**Task statement:**
Reproduce, exactly and in full, the lines from the one with "常常是自己。其實走錯路並不是失敗，而是生命必然的" through the one with "Kabeli, crijeva i bendžo" in the data below; drop pictures.

Saved data entries:
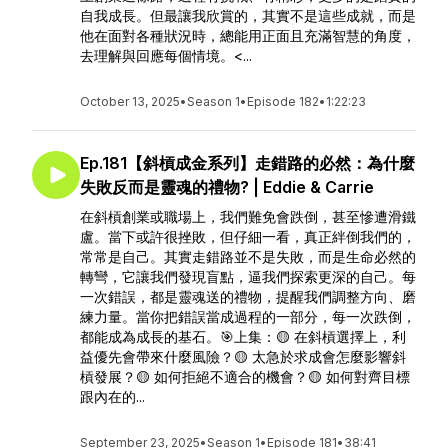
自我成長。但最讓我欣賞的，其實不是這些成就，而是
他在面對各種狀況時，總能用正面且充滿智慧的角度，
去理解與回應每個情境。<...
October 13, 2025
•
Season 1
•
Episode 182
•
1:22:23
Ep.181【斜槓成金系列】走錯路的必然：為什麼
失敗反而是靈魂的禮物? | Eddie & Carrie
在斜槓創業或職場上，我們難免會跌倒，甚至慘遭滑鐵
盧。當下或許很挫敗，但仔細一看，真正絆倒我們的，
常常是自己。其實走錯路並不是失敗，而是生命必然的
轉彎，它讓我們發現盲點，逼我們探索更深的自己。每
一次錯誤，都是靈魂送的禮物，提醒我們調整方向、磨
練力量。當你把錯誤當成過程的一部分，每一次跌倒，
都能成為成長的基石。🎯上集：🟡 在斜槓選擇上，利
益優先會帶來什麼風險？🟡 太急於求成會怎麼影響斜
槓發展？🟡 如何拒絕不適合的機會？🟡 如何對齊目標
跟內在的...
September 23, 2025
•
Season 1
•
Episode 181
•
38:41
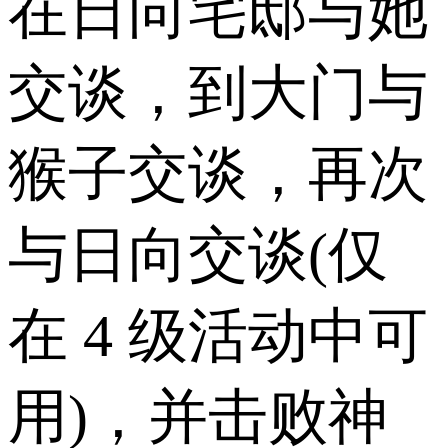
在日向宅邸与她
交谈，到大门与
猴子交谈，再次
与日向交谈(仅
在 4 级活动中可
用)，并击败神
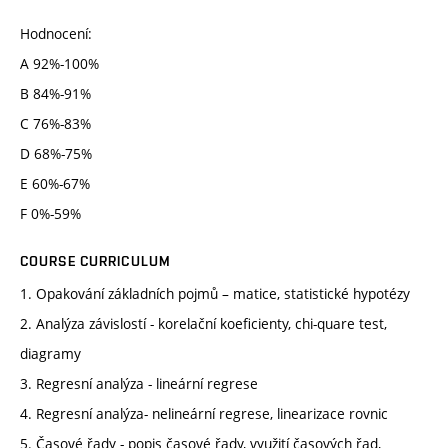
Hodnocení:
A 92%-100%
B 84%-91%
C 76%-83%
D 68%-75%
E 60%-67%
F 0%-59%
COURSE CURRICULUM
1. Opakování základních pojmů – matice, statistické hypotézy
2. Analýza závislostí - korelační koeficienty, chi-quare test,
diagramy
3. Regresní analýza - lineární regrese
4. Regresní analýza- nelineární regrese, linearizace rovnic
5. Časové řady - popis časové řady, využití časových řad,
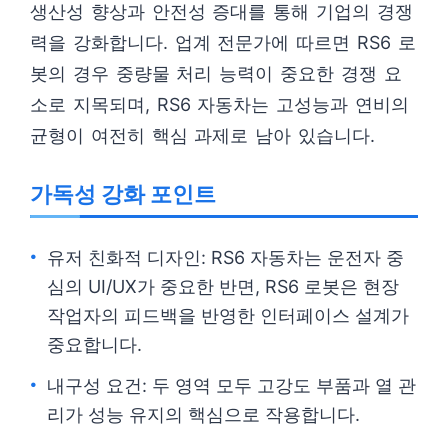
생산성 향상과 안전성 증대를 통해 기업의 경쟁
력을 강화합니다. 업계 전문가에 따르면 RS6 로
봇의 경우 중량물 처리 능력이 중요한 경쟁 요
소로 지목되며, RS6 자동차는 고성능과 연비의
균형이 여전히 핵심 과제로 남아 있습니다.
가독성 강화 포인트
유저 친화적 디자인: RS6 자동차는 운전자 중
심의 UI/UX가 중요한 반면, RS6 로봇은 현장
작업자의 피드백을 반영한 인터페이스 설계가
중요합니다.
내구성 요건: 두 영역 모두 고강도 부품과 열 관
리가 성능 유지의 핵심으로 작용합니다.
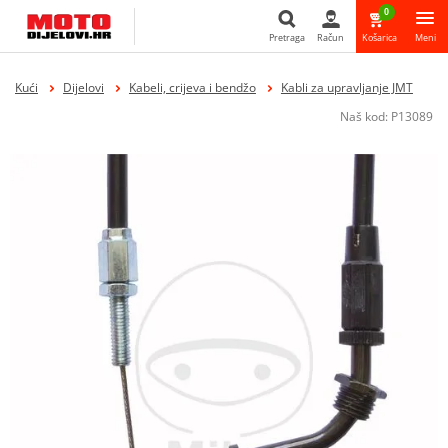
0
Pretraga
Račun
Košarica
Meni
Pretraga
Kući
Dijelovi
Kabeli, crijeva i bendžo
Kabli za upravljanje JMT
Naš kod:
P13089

* * *

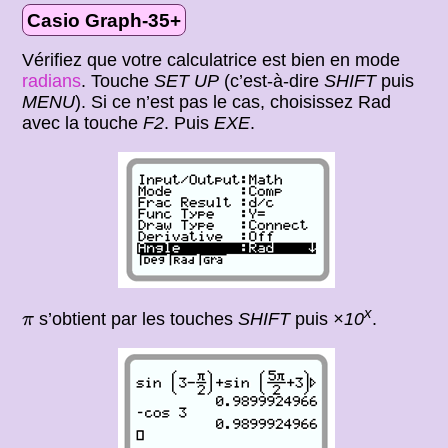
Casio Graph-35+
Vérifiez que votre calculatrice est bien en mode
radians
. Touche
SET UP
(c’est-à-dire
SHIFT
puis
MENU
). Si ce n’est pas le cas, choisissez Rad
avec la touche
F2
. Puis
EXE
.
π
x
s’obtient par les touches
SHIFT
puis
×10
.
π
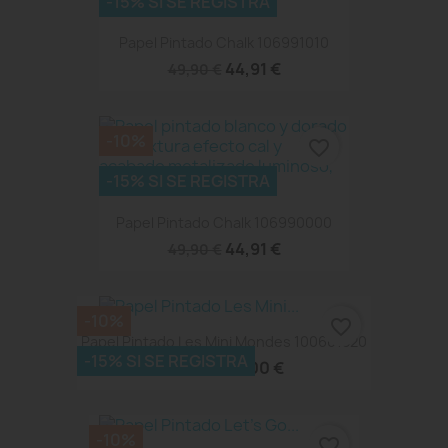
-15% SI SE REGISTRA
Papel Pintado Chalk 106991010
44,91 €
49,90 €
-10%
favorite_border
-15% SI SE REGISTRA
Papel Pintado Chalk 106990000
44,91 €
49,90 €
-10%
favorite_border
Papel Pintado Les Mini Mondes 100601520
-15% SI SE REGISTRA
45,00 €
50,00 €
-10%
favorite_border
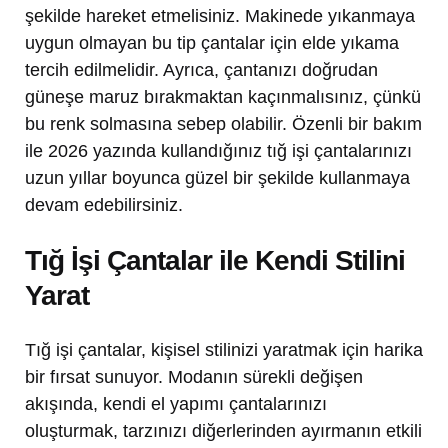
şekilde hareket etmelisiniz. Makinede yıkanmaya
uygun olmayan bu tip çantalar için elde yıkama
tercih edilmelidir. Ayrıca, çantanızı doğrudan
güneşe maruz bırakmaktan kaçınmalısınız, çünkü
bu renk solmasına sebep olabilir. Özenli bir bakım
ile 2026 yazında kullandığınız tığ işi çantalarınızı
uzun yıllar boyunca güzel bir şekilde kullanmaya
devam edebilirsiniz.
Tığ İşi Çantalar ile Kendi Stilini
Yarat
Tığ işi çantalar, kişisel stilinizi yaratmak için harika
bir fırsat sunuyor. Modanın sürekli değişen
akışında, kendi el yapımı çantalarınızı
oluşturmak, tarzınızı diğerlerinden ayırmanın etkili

==

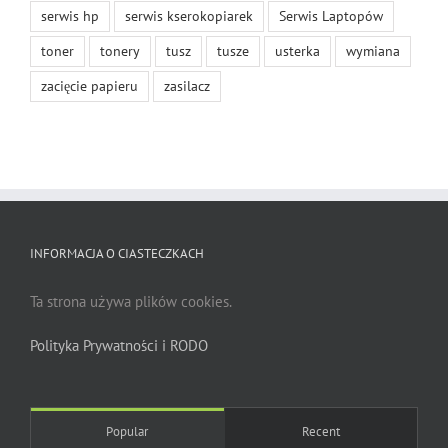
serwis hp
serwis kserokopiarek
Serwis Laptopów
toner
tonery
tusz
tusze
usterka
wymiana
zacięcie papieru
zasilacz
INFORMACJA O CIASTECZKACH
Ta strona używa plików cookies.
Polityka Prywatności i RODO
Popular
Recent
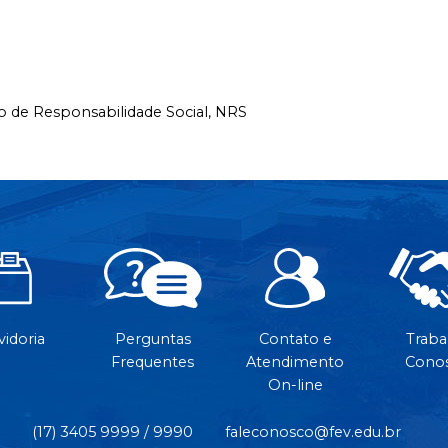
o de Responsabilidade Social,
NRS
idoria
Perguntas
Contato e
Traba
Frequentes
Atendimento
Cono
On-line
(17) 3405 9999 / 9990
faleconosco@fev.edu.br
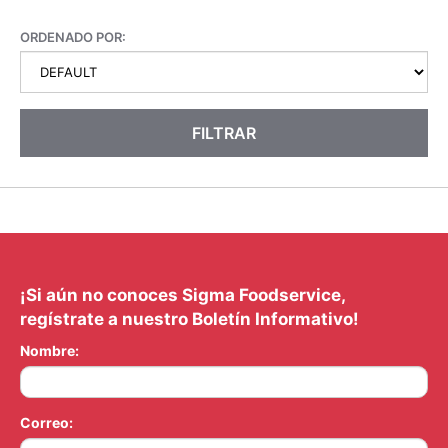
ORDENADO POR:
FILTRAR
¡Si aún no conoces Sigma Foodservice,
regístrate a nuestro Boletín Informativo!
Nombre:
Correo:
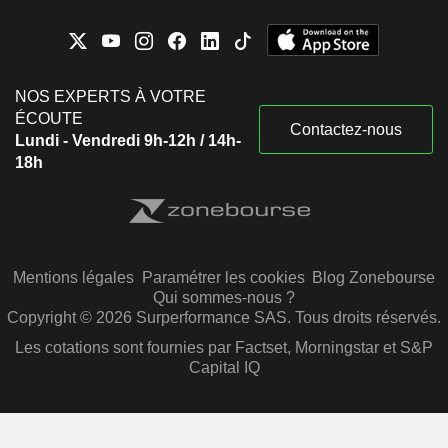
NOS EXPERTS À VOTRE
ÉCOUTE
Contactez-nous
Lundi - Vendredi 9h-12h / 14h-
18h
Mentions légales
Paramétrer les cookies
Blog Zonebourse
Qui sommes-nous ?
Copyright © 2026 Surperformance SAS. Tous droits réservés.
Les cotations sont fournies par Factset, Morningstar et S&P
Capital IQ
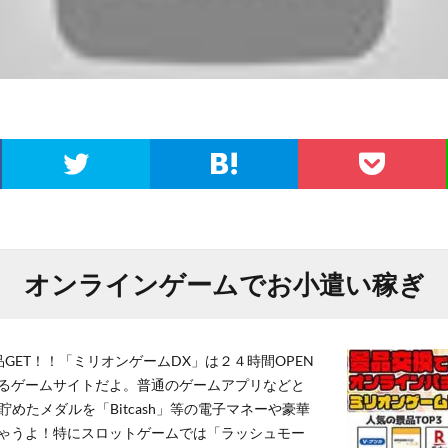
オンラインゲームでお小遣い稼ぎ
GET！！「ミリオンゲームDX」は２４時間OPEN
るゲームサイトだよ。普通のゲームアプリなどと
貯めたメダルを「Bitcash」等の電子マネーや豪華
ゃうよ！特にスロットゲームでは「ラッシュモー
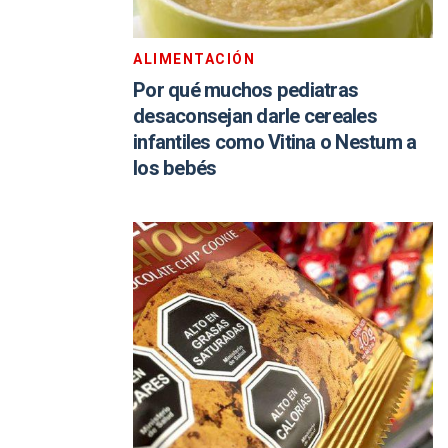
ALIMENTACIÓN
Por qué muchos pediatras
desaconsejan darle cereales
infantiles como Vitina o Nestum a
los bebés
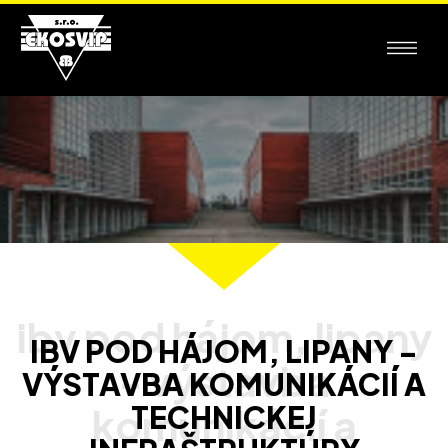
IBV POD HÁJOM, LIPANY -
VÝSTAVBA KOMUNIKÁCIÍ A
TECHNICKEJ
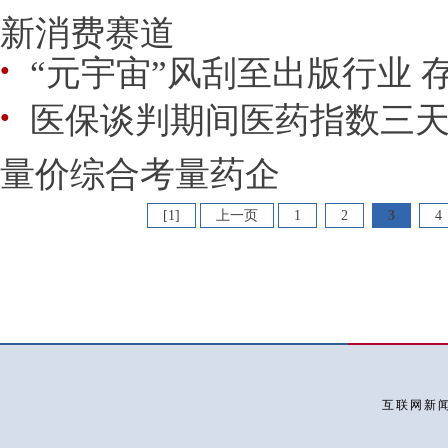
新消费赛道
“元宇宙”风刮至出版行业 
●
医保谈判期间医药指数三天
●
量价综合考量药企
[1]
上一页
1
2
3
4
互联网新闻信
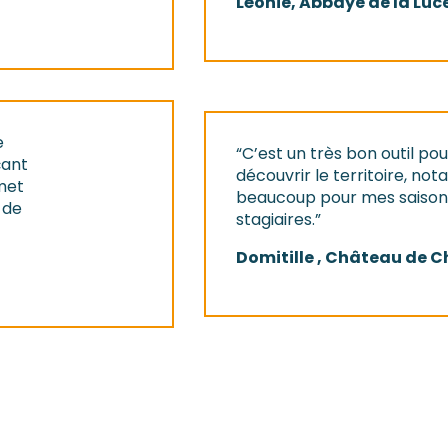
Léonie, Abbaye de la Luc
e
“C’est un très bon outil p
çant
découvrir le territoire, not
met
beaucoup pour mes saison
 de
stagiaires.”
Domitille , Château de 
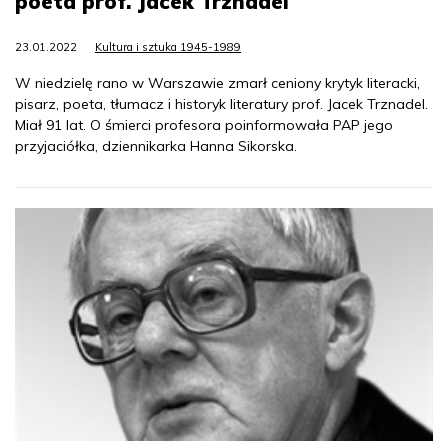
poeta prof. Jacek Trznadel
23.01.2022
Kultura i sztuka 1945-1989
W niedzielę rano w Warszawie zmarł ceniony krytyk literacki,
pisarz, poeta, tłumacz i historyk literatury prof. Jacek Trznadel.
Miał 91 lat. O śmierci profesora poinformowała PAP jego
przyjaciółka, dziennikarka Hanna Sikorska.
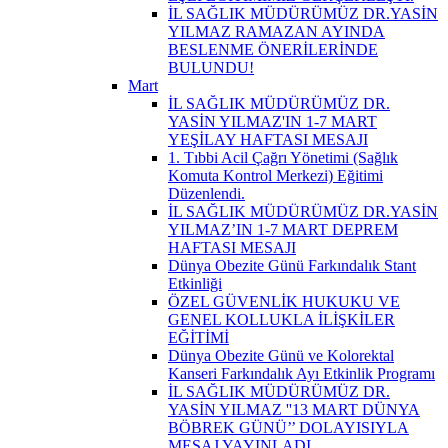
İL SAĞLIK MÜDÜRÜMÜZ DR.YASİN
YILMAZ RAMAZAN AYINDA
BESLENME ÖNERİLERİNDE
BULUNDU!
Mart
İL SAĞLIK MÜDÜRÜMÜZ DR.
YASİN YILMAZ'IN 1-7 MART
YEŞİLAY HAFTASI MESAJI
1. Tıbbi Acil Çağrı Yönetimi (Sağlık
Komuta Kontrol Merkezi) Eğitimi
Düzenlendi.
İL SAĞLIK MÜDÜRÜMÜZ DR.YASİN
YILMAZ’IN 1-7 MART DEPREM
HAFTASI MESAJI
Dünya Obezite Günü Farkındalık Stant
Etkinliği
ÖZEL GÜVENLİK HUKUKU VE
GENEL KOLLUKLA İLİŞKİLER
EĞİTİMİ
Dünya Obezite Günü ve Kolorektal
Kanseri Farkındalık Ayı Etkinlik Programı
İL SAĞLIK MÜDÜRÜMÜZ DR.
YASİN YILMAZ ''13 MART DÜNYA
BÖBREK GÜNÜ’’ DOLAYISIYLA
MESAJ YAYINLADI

**Reply to the exercise:**
常常是自己。其實走錯路並不是失敗，而是生命必然的
轉彎，它讓我們發現盲點，逼我們探索更深的自己。每
一次錯誤，都是靈魂送的禮物，提醒我們調整方向、磨
練力量。當你把錯誤當成過程的一部分，每一次跌倒，
都能成為成長的基石。🎯上集：🟡 在斜槓選擇上，利
益優先會帶來什麼風險？🟡 太急於求成會怎麼影響斜
槓發展？🟡 如何拒絕不適合的機會？🟡 如何對齊目標
跟內在的...
September 23, 2025
•
Season 1
•
Episode 181
•
38:41
在日向宅邸与她
交谈，到大门与
猴子交谈，再次
与日向交谈(仅
在 4 级活动中可
用)，并击败神
Hodnocení:
A 92%-100%
B 84%-91%
C 76%-83%
D 68%-75%
E 60%-67%
F 0%-59%
COURSE CURRICULUM
1. Opakování základních pojmů – matice, statistické hypotézy
2. Analýza závislostí - korelační koeficienty, chi-quare test,
diagramy
3. Regresní analýza - lineární regrese
4. Regresní analýza- nelineární regrese, linearizace rovnic
5. Časové řady - popis časové řady, využití časových řad,
생산성 향상과 안전성 증대를 통해 기업의 경쟁
력을 강화합니다. 업계 전문가에 따르면 RS6 로
봇의 경우 중량물 처리 능력이 중요한 경쟁 요
소로 지목되며, RS6 자동차는 고성능과 연비의
균형이 여전히 핵심 과제로 남아 있습니다.
가독성 강화 포인트
유저 친화적 디자인: RS6 자동차는 운전자 중
심의 UI/UX가 중요한 반면, RS6 로봇은 현장
작업자의 피드백을 반영한 인터페이스 설계가
중요합니다.
내구성 요건: 두 영역 모두 고강도 부품과 열 관
리가 성능 유지의 핵심으로 작용합니다.
0
Pretraga
Račun
Košarica
Meni
Pretraga
Kući
Dijelovi
Kabeli, crijeva i bendžo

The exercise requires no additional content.